§ **REQUIRED ACTION**
Below are lines of data; restate word for word those running from the line containing "Limonero Frutal" to the line containing "la zona de situación", inclusive, and no others.

§ **DATA PROVIDED**
* * *

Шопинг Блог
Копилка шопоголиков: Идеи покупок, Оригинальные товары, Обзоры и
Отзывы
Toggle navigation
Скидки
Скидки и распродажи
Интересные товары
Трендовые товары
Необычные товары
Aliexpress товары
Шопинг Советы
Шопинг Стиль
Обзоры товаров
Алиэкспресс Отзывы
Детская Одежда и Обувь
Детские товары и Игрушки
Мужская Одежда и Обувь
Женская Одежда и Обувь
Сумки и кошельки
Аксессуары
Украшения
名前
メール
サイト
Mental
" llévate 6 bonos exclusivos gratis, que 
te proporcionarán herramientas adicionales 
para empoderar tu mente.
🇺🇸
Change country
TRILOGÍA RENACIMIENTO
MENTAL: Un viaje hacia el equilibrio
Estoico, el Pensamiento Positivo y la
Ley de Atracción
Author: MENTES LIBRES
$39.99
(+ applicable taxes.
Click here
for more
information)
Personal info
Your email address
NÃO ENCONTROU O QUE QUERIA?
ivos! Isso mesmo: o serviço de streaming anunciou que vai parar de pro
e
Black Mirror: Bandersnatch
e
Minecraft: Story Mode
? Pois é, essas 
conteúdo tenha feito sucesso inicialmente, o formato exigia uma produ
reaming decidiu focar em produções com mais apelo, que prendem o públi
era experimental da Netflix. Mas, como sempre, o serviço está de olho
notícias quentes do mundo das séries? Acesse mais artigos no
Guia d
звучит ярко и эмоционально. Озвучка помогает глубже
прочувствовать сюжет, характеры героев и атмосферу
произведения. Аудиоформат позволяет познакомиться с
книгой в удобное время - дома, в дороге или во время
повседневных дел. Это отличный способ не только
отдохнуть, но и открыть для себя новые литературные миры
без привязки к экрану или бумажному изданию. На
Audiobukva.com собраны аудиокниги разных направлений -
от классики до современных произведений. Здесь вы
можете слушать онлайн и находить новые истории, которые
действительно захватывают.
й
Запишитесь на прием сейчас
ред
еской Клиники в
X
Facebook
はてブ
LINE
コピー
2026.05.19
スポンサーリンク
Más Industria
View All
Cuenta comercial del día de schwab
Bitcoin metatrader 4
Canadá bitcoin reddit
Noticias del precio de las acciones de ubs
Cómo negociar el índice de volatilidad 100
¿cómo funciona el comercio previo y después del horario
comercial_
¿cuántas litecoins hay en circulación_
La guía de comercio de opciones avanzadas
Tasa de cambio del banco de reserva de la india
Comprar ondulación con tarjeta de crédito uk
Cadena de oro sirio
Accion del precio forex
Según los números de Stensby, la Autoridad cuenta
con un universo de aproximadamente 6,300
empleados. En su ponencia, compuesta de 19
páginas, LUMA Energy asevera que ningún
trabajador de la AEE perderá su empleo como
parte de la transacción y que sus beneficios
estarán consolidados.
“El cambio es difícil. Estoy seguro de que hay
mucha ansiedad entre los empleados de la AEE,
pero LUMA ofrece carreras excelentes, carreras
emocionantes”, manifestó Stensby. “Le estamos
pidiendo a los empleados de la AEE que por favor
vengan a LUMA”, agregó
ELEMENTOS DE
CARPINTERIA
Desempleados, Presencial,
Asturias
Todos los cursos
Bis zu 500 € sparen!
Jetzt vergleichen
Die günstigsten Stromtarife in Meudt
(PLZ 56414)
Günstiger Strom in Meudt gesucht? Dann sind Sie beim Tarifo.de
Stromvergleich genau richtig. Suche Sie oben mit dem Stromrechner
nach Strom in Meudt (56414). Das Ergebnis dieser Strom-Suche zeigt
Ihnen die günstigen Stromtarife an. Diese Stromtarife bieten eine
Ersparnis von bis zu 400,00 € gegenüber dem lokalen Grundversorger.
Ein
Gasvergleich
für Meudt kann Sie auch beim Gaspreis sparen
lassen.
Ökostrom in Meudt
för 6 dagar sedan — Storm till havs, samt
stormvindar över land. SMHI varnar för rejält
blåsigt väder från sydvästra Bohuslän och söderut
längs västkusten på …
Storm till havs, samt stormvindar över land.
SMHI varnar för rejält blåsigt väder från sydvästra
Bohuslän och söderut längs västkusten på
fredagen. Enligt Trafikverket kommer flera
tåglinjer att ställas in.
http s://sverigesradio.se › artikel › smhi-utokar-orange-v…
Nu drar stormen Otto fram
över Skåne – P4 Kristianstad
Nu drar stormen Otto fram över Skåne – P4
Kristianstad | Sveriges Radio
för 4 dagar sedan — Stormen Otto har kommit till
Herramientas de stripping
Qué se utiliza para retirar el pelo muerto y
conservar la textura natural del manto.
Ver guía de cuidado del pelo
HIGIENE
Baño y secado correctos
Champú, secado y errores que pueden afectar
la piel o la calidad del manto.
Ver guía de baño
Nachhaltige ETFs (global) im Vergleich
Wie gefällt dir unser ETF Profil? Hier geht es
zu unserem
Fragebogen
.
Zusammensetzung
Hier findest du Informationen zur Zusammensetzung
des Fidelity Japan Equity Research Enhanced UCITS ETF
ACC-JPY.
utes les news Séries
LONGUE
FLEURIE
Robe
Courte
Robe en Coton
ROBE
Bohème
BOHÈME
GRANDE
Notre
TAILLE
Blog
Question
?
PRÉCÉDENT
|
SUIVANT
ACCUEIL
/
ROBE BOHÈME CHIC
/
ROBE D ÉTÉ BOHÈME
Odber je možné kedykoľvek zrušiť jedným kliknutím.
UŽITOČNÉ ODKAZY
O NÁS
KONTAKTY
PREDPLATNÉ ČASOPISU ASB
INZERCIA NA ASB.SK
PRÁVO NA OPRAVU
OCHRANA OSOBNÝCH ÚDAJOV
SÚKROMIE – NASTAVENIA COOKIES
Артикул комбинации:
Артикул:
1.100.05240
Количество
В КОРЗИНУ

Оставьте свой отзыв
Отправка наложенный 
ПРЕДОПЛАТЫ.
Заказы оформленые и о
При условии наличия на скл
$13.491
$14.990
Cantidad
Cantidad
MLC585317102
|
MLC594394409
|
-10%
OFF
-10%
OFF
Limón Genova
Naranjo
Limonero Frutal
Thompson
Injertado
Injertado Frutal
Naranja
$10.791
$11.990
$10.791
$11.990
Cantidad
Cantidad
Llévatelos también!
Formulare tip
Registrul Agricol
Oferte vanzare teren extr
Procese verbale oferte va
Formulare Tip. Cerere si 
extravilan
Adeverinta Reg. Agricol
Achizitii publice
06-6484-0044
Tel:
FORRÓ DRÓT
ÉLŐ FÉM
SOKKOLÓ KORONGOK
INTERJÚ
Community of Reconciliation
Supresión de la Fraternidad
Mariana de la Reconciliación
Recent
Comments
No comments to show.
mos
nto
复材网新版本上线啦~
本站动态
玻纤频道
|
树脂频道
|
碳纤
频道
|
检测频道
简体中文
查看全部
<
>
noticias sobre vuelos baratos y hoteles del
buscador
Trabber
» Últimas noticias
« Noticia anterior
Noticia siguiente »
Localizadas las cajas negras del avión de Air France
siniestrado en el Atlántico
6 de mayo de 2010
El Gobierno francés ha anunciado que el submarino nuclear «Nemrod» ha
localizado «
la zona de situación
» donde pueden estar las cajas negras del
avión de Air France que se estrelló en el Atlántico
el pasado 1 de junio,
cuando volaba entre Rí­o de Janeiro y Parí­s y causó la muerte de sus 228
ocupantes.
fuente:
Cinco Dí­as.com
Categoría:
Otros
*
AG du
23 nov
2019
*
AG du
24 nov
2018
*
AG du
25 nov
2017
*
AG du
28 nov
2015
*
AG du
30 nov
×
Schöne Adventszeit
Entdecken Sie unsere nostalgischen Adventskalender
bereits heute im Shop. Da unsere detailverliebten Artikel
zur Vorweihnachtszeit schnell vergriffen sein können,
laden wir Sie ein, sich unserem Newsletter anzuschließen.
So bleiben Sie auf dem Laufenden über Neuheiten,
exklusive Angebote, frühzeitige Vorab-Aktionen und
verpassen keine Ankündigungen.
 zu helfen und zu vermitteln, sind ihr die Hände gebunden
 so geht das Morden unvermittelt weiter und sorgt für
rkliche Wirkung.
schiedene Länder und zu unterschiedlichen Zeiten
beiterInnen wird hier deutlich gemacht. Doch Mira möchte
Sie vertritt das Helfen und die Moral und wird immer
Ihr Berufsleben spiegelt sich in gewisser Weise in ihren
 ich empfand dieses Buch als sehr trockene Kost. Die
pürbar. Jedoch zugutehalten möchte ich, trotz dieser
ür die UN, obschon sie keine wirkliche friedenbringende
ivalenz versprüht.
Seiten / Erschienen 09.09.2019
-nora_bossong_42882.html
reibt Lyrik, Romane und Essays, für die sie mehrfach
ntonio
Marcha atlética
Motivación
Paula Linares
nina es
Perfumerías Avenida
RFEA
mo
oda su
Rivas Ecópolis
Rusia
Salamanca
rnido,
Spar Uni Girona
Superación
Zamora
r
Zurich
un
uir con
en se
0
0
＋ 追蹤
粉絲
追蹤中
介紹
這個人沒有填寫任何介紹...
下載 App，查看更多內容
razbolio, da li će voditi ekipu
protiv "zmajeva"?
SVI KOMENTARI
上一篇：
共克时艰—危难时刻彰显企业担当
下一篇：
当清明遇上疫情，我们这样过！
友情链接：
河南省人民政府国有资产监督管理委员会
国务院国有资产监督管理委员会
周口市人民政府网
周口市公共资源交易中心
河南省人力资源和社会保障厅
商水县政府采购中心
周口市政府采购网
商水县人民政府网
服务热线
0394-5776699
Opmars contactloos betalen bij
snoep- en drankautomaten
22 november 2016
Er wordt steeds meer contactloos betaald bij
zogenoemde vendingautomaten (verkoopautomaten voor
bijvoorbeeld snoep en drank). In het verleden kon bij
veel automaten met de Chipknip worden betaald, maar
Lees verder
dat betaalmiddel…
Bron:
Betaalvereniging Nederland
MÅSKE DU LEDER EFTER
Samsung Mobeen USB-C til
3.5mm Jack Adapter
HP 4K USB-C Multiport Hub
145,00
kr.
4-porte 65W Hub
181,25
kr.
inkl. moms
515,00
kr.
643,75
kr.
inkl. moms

* * *

§ **WRITTEN RESPONSE**
Limonero Frutal
Thompson
Injertado
Injertado Frutal
Naranja
$10.791
$11.990
$10.791
$11.990
Cantidad
Cantidad
Llévatelos también!
Formulare tip
Registrul Agricol
Oferte vanzare teren extr
Procese verbale oferte va
Formulare Tip. Cerere si 
extravilan
Adeverinta Reg. Agricol
Achizitii publice
06-6484-0044
Tel:
FORRÓ DRÓT
ÉLŐ FÉM
SOKKOLÓ KORONGOK
INTERJÚ
Community of Reconciliation
Supresión de la Fraternidad
Mariana de la Reconciliación
Recent
Comments
No comments to show.
mos
nto
复材网新版本上线啦~
本站动态
玻纤频道
|
树脂频道
|
碳纤
频道
|
检测频道
简体中文
查看全部
<
>
noticias sobre vuelos baratos y hoteles del
buscador
Trabber
» Últimas noticias
« Noticia anterior
Noticia siguiente »
Localizadas las cajas negras del avión de Air France
siniestrado en el Atlántico
6 de mayo de 2010
El Gobierno francés ha anunciado que el submarino nuclear «Nemrod» ha
localizado «
la zona de situación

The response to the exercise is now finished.